The Wilkes: Brentwood Finally Gets the Steakhouse It Deserves
Brentwood Village has always had nice restaurants. What it hasn’t had — until now — is a proper steakhouse. The Wilkes, from restaurateur Dana Slatkin and chef Brian Rigsby, fills that gap with Snake River Farms beef, a wood-burning fireplace, and a 1954 Streamline Moderne building that looks like it was designed specifically for drinking old fashioneds in leather booths.
The building itself is worth the visit. Designed by architect Alfred T. Wilkes in the mid-century heyday of Brentwood’s village core, it sat vacant for years before Slatkin saw its potential. The renovation kept the bones — the curved facade, the original proportions — and layered in dark wood paneling, a long marble bar, and the kind of warm, amber lighting that makes everyone at the table look slightly more interesting. It’s the rare LA restaurant where the room feels like it has history because it actually does.
“The Wilkes isn’t trying to reinvent the steakhouse. It’s trying to be the one your neighborhood has been missing — the Tuesday night spot that happens to serve a perfect steak.”
What to Order
The obvious move is the steak, and yes, the Snake River Farms ribeye delivers. Dry-aged, thick-cut, with a crust that shatters under your knife. The creamed spinach alongside it is legitimately one of the best side dishes we’ve had anywhere on the Westside this year — rich without being heavy, finished with just enough nutmeg to keep you guessing.
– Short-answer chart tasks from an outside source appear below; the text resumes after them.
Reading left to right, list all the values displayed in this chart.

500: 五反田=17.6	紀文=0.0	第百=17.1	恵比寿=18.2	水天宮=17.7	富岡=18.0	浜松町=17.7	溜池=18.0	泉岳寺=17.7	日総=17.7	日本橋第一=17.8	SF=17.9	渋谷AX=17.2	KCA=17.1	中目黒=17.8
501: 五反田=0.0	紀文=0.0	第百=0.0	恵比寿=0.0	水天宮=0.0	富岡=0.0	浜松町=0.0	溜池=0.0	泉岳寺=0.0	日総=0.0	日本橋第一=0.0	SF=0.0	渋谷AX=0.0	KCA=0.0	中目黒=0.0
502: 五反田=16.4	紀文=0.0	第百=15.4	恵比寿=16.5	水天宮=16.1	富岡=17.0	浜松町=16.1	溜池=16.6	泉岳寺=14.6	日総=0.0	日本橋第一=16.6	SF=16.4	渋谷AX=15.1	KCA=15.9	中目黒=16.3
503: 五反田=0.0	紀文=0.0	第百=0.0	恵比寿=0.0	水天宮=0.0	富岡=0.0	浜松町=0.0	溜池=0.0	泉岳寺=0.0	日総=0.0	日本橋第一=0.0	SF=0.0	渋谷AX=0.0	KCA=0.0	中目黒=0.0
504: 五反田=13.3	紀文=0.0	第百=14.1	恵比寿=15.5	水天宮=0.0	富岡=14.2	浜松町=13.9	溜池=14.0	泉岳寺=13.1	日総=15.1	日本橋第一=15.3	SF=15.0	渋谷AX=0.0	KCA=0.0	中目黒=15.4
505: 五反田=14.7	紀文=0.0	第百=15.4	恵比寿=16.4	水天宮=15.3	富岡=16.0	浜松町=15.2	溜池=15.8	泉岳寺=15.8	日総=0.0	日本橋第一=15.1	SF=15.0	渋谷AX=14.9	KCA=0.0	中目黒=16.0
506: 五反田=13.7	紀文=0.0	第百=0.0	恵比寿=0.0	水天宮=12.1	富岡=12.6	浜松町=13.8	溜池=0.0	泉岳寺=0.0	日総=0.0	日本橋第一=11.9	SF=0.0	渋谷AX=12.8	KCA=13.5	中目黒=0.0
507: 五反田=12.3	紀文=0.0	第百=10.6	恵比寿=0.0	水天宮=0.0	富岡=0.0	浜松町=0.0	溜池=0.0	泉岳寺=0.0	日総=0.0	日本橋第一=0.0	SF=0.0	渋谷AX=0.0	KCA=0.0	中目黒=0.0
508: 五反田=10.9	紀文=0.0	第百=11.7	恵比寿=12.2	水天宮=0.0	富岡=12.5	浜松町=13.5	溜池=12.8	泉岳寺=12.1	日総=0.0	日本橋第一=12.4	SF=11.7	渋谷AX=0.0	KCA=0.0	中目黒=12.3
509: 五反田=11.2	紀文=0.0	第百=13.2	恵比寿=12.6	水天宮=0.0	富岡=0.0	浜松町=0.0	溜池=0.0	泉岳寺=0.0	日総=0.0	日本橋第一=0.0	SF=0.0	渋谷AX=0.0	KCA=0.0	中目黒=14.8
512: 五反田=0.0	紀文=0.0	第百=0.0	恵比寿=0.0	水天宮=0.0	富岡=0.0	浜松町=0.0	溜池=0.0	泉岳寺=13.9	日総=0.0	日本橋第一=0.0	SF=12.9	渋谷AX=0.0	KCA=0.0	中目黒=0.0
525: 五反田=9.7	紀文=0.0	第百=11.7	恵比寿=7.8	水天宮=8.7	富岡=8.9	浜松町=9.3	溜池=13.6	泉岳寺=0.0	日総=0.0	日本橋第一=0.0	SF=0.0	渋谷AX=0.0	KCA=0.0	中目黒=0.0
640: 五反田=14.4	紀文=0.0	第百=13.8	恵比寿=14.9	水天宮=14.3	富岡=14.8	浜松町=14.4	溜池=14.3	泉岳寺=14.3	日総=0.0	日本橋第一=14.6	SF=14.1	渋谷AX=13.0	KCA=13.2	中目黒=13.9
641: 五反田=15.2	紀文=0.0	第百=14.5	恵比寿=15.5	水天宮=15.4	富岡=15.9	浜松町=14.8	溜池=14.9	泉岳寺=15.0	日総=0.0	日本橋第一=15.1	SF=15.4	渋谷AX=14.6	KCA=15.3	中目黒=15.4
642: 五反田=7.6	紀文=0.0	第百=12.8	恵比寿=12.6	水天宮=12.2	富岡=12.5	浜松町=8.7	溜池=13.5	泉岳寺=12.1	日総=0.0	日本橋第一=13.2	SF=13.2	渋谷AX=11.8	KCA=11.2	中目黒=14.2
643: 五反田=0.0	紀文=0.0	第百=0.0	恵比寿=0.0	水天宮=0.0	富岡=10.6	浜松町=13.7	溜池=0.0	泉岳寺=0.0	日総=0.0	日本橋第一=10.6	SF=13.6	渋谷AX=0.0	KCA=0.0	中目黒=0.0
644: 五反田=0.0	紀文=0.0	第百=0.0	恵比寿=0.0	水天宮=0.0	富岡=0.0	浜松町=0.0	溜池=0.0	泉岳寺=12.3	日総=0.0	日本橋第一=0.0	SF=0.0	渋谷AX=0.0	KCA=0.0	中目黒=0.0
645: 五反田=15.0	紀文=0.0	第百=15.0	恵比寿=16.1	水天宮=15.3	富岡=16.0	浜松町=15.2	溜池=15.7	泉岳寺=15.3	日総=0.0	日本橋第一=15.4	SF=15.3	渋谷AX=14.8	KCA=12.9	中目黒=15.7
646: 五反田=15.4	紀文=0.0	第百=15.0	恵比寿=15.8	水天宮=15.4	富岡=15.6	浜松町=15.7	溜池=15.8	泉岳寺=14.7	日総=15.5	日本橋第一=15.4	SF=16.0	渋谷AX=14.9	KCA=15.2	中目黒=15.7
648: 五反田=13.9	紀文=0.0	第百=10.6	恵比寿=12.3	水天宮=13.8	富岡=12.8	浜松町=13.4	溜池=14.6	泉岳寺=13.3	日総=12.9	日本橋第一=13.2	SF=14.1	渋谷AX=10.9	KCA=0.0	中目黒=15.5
But here’s the thing about The Wilkes: the non-steak dishes might be even better. The latke-crusted chicken schnitzel is the signature for a reason. The potato crust is shatteringly crisp, the chicken inside stays juicy, and the whole plate arrives with a little pot of mustard that ties everything together. It’s comfort food elevated just enough to feel like a restaurant dish without losing the warmth of the original idea.
The vegetable sides deserve their own paragraph. Roasted carrots with harissa honey. Blistered shishito peppers with bonito flakes. A wedge salad that actually justifies its existence. These aren’t afterthoughts — they’re the dishes that separate The Wilkes from every other steakhouse that treats vegetables as obligations.
The Bar
The bar program leans classic with a Brentwood twist. The martini is cold and correct. The old fashioned uses a house blend of bitters that adds depth without sweetness. There’s a short but thoughtful wine list that skews toward bold reds — exactly what you want with a ribeye — and a handful of California whites for anyone starting with the raw bar. Get there early enough to grab a seat at the marble bar itself. It’s the best solo dining perch in Brentwood.
Who It’s For
The Wilkes works for almost everything. Dad’s birthday. A Tuesday night when you don’t feel like cooking. A first date where you want the room to do some of the heavy lifting. It’s not trying to be a destination steakhouse — it’s trying to be the neighborhood’s living room, and that’s exactly what Brentwood Village needed. The crowd skews local, the noise level stays conversational, and the valet situation on Barrington is mercifully painless.